Callum se sirvió el café.
–¿De verdad que no quiere una taza?
–Está bien, pero sírvame la mitad.
–¿Cómo lo quieres?
–Así, sin azúcar.
El doctor le ofreció la taza de café sólo.
–No me extraña que estés tan delgada –comentó, añadiendo azúcar y leche en polvo a la suya.
El doctor le ofreció una pasta.
Nancy aceptó la pasta de chocolate, y su estómago le recordó que había salido de su casa sin desayunar nada.
–Estoy bien para mi estatura –se defendió.
–Pues claro que estás bien –Callum se bebió el café, dejó la taza vacía sobre la mesa y se reclinó hacia atrás en la silla, mientras la miraba, tratando de verla sólo como una colega. O mejor, como una colega casada, en vez de como una muy atractiva joven. Pero descubrió que eso no iba a ser tarea fácil y no podía entender la causa. No iba a ser fácil en absoluto–. Bueno, ¿por dónde empezamos, Nancy?
–¿Por el principio? –bromeó Nancy, preguntándose que había provocado que los ojos verdes de él se hubieran puesto tan serios.
Callum asintió.
–De acuerdo; el principio es éste: quiero saber qué conoces de este distrito, Purbrook, así como de sus alrededores.
–Muy poco –respondió Nancy, con sinceridad–. Sólo hace un mes que nos trasladamos a esta zona.
«Nos». El pronombre dejó, inexplicablemente, un sabor agrio en la boca de Callum. Esperaba que esa reacción no se hubiera reflejado en su rostro.
–¡Ah!, sí, por supuesto.

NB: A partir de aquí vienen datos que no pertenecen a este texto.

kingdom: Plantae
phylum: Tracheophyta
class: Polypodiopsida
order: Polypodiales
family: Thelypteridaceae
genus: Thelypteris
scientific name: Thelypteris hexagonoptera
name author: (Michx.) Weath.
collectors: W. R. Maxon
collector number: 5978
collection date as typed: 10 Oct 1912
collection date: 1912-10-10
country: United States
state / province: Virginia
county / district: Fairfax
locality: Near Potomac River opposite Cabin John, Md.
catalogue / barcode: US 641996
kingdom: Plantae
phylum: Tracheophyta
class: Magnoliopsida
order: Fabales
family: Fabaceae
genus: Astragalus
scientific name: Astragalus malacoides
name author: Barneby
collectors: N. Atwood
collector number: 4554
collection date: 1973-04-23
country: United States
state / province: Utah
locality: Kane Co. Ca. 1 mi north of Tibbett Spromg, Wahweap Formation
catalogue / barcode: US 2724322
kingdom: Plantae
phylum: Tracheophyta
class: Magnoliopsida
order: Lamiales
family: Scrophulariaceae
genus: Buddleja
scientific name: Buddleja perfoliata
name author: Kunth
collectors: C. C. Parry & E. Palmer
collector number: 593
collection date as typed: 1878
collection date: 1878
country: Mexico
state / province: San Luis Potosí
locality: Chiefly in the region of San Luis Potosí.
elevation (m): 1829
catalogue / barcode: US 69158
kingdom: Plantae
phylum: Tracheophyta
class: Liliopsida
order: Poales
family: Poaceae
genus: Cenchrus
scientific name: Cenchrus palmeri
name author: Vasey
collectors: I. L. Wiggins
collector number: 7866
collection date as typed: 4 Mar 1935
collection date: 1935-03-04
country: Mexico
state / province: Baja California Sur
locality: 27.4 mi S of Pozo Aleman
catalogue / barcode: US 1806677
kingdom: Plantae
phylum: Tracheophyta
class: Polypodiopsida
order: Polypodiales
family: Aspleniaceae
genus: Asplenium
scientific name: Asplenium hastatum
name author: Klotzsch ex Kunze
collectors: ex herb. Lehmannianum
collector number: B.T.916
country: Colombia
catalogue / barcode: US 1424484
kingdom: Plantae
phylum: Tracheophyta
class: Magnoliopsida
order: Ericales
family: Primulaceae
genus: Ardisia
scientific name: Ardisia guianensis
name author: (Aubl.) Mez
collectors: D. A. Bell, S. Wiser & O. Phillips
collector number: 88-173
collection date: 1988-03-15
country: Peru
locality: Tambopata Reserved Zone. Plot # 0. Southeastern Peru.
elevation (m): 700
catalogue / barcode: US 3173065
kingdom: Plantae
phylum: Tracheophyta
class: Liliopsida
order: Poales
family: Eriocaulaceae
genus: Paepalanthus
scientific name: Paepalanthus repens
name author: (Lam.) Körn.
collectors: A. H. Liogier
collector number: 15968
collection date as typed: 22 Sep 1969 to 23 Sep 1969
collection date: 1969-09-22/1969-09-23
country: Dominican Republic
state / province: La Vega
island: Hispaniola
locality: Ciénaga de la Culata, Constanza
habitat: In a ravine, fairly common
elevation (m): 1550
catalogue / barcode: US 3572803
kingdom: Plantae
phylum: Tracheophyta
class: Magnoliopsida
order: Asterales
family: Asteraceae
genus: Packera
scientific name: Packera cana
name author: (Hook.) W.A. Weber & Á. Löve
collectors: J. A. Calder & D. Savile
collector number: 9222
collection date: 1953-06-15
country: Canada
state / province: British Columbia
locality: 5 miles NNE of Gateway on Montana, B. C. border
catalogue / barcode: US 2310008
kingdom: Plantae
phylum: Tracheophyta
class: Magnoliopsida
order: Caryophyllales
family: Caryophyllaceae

Eres casada, ¿verdad?
Por alguna absurda razón, la pregunta desconcertó a Nancy.
–Sí –admitió, en voz baja.
–¿Y dónde vivís?
–En Tenterdon –contestó, mencionando la pintoresca ciudad que estaba a siete millas de distancia.
Se fijó en la confusión que reflejaba el rostro de ella, y lo interpretó correctamente.
–No te preocupes, Nancy –remarcó sus palabras con cierta sequedad–. No estoy planeando ir a buscarte a horas intempestivas para que hagas cursos-sorpresa.
–Me alegro de oírlo –Nancy palideció mientras trataba de imaginar la reacción de su marido en ese caso.
–¿Te apuntaste con algún médico en Tenterdon o vas a hacerlo aquí?
–Estoy contenta con el que tengo –contestó, mirando fijamente al hombre que tenía enfrente.
Agradecido de poder desviar su atención de esos absorbentes ojos marrones, Callum abrió un cajón del que sacó un lustroso folleto y se lo alcanzó.